Browse By

Tips For Sleep For Over 50s: New Research Uncovers Over 50s Exercise Impacted More By Sleep

This week it was revealed that people who are in the middle age of their lives are less likely to see the benefit of exercise in life if they are not getting enough sleep.

The findings were uncovered by scientists and researchers from the University College London (UCL), who found that those in their 50s and 60s who regularly exercised but slept less than six hours had a fast decline in certain skills.

Anna Campkin, who teaches a healthy sleep programme on healthy ageing platform Goldster, regularly advises the over 50s age group on how to get the best nights sleep.
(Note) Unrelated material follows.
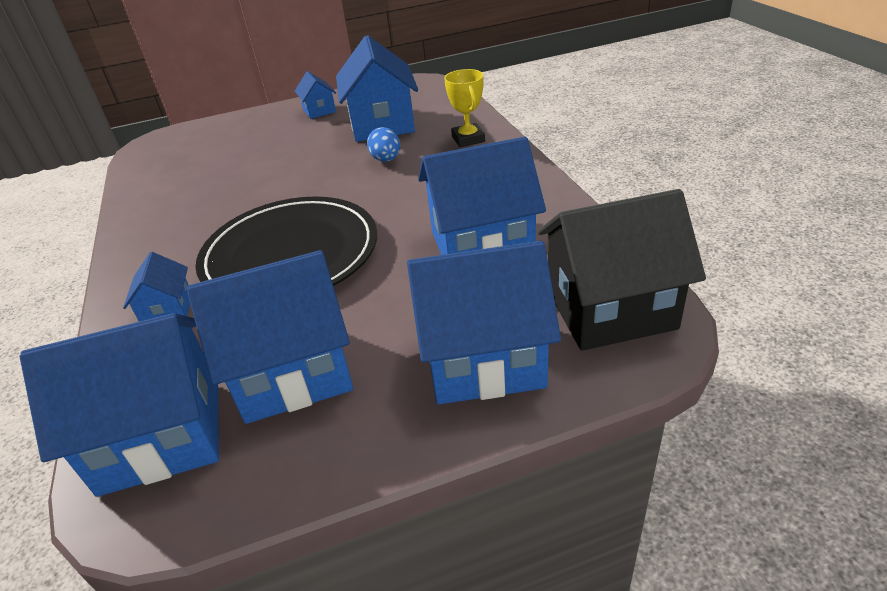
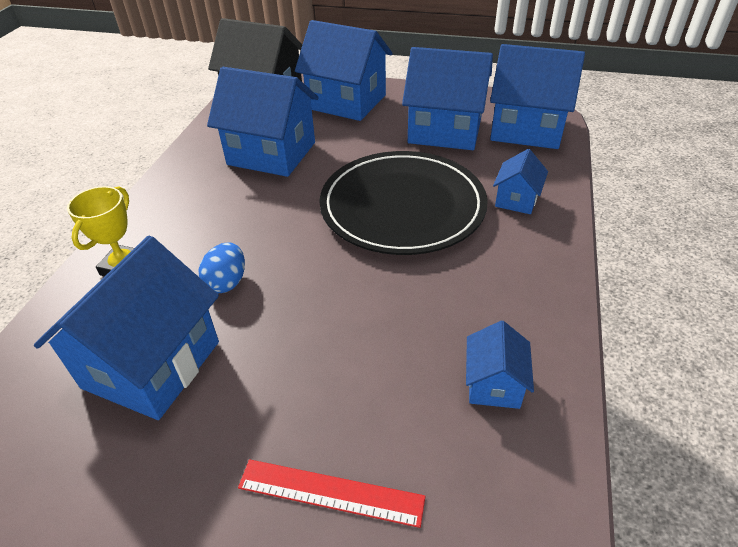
camera: 150 degrees left, 5 degrees up
blue house [295,71,336,119] -> blue house moved to [466,321,534,409]
none -> red ruler [238,459,426,528]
With the new data revealing that lack of sleep will not only impact your energy levels but also your exercise routine, Anna has shared below her ten top tips on a better night’s sleep for over 50s.

If you have any further questions for Anna, please do reach out.

Ten Top Tips on A Better Night’s Sleep

1. Create a routine
This can be anything relaxing but aim for it to be the same every evening so that your body starts to get into a rhythm of knowing when you have your bath, or hot cocoa that it’s nearly time for bed. It takes the stress out of having to make decisions in the evening and also helps to wind you down.

2. Sleep Hygiene
As part of your routine aim to go to bed and to rise at the same times every day. We are resetting our sleep hygiene when we do this and connecting to our body clock too.

3. Environment
Have a restful sleep environment. Keep the bedroom for sex and sleep where possible. If you need to work from this room, try and find a separate area, and not on the bed, we want to associate the bedroom with rest and sleep primarily.

4. Lights off
Make it easy to sleep, our circadian rhythm, or internal clock is guided by the amount of light we get. So have a dark room for sleep, this can be created by blackout curtains, or by investing in an eye mask to block out the light.

5. Create a quiet space
Similarly, we need a quiet space for sleeping, so investing in ear plugs, or even removing distractions can really help – if sleeping in shifts letting people know when you are available and when you are sleeping so as not to be interrupted.

6. Your diet
Be mindful of the foods you are eating before bed. Too much in quantity or spice and you might find indigestion or sugar peaks and dips keep you awake; too little and you might be waking needing a snack. Eating foods such as cherries, oats, pistachios, salmon, almonds and strawberries are all high in melatonin, which is our sleep hormone and really helps promote sleep for us. Limit caffeine intake in the afternoon. Be mindful that caffeine will stay in your system for 5 hours, so a drink you have at 2pm will still be in your system at 7pm. Decaffeinated options might be a wise alternative for later in the day.

7. Screen time before bed is a big NO!
Keep away from your screens at night – the blue light can interrupt our melatonin production and confuse our brains thinking it isn’t actually bedtime – so avoid late night scrolling. Set a time to be off your phone by and make this at least 30 minutes before you want to sleep.

8. Wind down
Have a bath or a hot shower. Not only does the hot water soothe tension in our muscles; when we dry off and the water evaporates off our body our body temperature drops, mimicking the natural drop in temperature we experience before we sleep – thus making us sleepy!

9. Exercise
It might sound counterproductive but being aware of our exercise can help our sleep. Have high energy, vigorous exercise in the morning to get you going, wake yourself up and kick start your metabolism and then calmer movement in the afternoon. Ideally don’t exercise in the 2-3 hours before bed as this will impact on you to being able to fall asleep.

10. Don’t give up
If you can’t sleep, get out of bed! It may sound mad, but if you are clock-watching and not sleeping in bed you start to associate bed with anxiety and unrest. If you notice you are awake for more than 30 minutes get up, go sit somewhere else and read, or have a hot milky drink and then come back and try again in a bit. This will get you out of the habit of associating being in bed with not being able to sleep.